Rack Toys: Cheap, Crazed Playthings is my favorite type toy-history book: colorful, easy-to-read, and chock full of fun photography. The book has secured a permanent place on my coffee table, right next to The Official Guide to Disco Dance Steps (an entirely different story), and it never fails to generate a nostalgia-fueled discussion or two when someone picks it up and starts thumbing through it.
Over the course of 144 pages, author Brian Heiler has paid tribute to an oft-forgotten niche of off-brand, easily breakable, and ultimately disposable plastic toys that were typically available in supermarket checkout lines, variety stores, and pharmacy shelves. Rack toys were the kind of cheap impulse purchases that parents (like mine) often used to placate young children (like me) during shopping excursions.
Heiler has divided the book into seven chapters, each representing a sub-genre of novelty toy goodness, including superheroes, scary monsters, Saturday morning cartoons, and television shows. As each chapter unfolds, it becomes apparent that the period of rack toys covered in the book (1950s-1990s) was like the Wild West of toy licensing. Companies like Azrak-Hamway International (AHI), Imperial Toys, and Larami flooded the market with products at a time when licensed character branding standards were non-existent or simply not enforced.

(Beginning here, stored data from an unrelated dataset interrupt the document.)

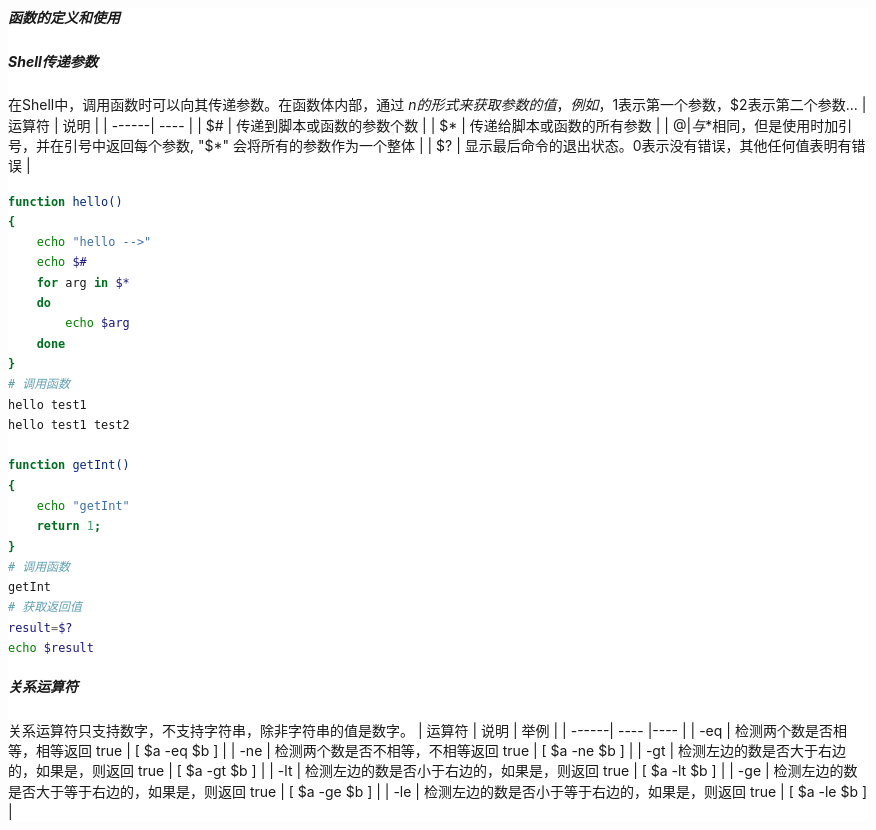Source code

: 


##### 函数的定义和使用

##### Shell传递参数
在Shell中，调用函数时可以向其传递参数。在函数体内部，通过 $n 的形式来获取参数的值，例如，$1表示第一个参数，$2表示第二个参数...
| 运算符 | 说明 |
| ------| ---- |
| $# |	传递到脚本或函数的参数个数 |
| $* |	传递给脚本或函数的所有参数 |
| $@ |	与$*相同，但是使用时加引号，并在引号中返回每个参数, "$\*" 会将所有的参数作为一个整体 |
| $? |	显示最后命令的退出状态。0表示没有错误，其他任何值表明有错误 |

```bash
function hello()
{
    echo "hello -->"
    echo $#
    for arg in $*
    do
        echo $arg
    done
}
# 调用函数
hello test1
hello test1 test2

function getInt()
{
    echo "getInt"
    return 1;
}
# 调用函数
getInt
# 获取返回值
result=$?
echo $result
```

##### 关系运算符
关系运算符只支持数字，不支持字符串，除非字符串的值是数字。
| 运算符 | 说明 | 举例 |
| ------| ---- |---- |
| -eq	| 检测两个数是否相等，相等返回 true |	[ $a -eq $b ] |
| -ne	| 检测两个数是否不相等，不相等返回 true |	[ $a -ne $b ] |
| -gt	| 检测左边的数是否大于右边的，如果是，则返回 true |	[ $a -gt $b ] |
| -lt	| 检测左边的数是否小于右边的，如果是，则返回 true |	[ $a -lt $b ] |
| -ge	| 检测左边的数是否大于等于右边的，如果是，则返回 true |	[ $a -ge $b ] |
| -le	| 检测左边的数是否小于等于右边的，如果是，则返回 true | [ $a -le $b ] |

Lax attention to licensing also opened the door for some questionable tie-ins. For example, in Chapter 1, Comic Action Heroes, Heiler includes an eclectic mix of rack toys featuring classic DC and Marvel superheroes. And while it may be tempting to question whether Batman and Robin ever really employed a “space probe” as part of their crime fighting arsenal, or when exactly The Incredible Hulk hopped on his “stunt cycle” or sat behind the wheel of his “zoom-powered” van, these types of questions are better left unasked and certainly unanswered.
Of course, this theme continues throughout each subsequent chapter, with Heiler playfully documenting an array of bizarre product choices and creative packaging that retailers used to make a quick buck. Reading your way through the Frankenstein Glow Putty, Space 1999: Eagle Water Gun, and Laverne & Shirley Secretary Set leads to the last (and my favorite) chapter: Hey, Knock it Off – because even rack toys aren’t immune from cheap knock-offs.
Now, if you’ll excuse me, I need to dig up my Super Friends Swim Goggles for my upcoming trip to Florida.